:: Provided data ::
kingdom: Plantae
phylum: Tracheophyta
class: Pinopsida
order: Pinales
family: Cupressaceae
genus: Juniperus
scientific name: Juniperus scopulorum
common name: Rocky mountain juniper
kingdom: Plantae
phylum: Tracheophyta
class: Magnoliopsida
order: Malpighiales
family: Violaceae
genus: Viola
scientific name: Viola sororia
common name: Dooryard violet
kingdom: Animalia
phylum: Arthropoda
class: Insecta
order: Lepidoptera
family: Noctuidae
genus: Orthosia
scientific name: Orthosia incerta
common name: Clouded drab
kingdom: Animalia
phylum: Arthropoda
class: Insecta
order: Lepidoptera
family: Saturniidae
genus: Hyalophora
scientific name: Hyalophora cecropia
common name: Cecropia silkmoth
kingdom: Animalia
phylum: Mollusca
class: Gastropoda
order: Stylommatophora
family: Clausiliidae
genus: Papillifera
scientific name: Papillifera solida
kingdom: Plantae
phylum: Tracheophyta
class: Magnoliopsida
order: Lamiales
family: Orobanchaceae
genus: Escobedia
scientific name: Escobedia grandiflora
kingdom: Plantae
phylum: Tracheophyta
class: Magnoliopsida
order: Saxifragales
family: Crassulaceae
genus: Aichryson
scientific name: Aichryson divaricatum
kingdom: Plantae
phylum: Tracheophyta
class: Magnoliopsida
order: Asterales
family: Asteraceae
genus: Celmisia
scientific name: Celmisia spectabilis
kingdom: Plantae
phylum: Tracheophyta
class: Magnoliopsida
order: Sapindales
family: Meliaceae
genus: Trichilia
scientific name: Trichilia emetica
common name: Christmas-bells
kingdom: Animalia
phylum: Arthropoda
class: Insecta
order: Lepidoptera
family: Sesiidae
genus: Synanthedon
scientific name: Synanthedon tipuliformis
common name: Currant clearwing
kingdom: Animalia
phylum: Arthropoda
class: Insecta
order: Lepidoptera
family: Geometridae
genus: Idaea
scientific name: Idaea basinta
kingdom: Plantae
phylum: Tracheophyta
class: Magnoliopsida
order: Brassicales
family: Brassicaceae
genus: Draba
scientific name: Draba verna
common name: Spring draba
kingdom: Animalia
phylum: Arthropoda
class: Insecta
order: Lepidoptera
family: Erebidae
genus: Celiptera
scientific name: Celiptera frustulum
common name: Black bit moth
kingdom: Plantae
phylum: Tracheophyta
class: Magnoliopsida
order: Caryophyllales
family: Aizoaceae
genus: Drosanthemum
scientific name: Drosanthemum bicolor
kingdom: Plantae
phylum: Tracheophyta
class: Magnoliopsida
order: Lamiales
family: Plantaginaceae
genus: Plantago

:: Exercise description ::
Copy every line of the material above, from the first to the last, with no changes.

:: Exercise result ::
kingdom: Plantae
phylum: Tracheophyta
class: Pinopsida
order: Pinales
family: Cupressaceae
genus: Juniperus
scientific name: Juniperus scopulorum
common name: Rocky mountain juniper
kingdom: Plantae
phylum: Tracheophyta
class: Magnoliopsida
order: Malpighiales
family: Violaceae
genus: Viola
scientific name: Viola sororia
common name: Dooryard violet
kingdom: Animalia
phylum: Arthropoda
class: Insecta
order: Lepidoptera
family: Noctuidae
genus: Orthosia
scientific name: Orthosia incerta
common name: Clouded drab
kingdom: Animalia
phylum: Arthropoda
class: Insecta
order: Lepidoptera
family: Saturniidae
genus: Hyalophora
scientific name: Hyalophora cecropia
common name: Cecropia silkmoth
kingdom: Animalia
phylum: Mollusca
class: Gastropoda
order: Stylommatophora
family: Clausiliidae
genus: Papillifera
scientific name: Papillifera solida
kingdom: Plantae
phylum: Tracheophyta
class: Magnoliopsida
order: Lamiales
family: Orobanchaceae
genus: Escobedia
scientific name: Escobedia grandiflora
kingdom: Plantae
phylum: Tracheophyta
class: Magnoliopsida
order: Saxifragales
family: Crassulaceae
genus: Aichryson
scientific name: Aichryson divaricatum
kingdom: Plantae
phylum: Tracheophyta
class: Magnoliopsida
order: Asterales
family: Asteraceae
genus: Celmisia
scientific name: Celmisia spectabilis
kingdom: Plantae
phylum: Tracheophyta
class: Magnoliopsida
order: Sapindales
family: Meliaceae
genus: Trichilia
scientific name: Trichilia emetica
common name: Christmas-bells
kingdom: Animalia
phylum: Arthropoda
class: Insecta
order: Lepidoptera
family: Sesiidae
genus: Synanthedon
scientific name: Synanthedon tipuliformis
common name: Currant clearwing
kingdom: Animalia
phylum: Arthropoda
class: Insecta
order: Lepidoptera
family: Geometridae
genus: Idaea
scientific name: Idaea basinta
kingdom: Plantae
phylum: Tracheophyta
class: Magnoliopsida
order: Brassicales
family: Brassicaceae
genus: Draba
scientific name: Draba verna
common name: Spring draba
kingdom: Animalia
phylum: Arthropoda
class: Insecta
order: Lepidoptera
family: Erebidae
genus: Celiptera
scientific name: Celiptera frustulum
common name: Black bit moth
kingdom: Plantae
phylum: Tracheophyta
class: Magnoliopsida
order: Caryophyllales
family: Aizoaceae
genus: Drosanthemum
scientific name: Drosanthemum bicolor
kingdom: Plantae
phylum: Tracheophyta
class: Magnoliopsida
order: Lamiales
family: Plantaginaceae
genus: Plantago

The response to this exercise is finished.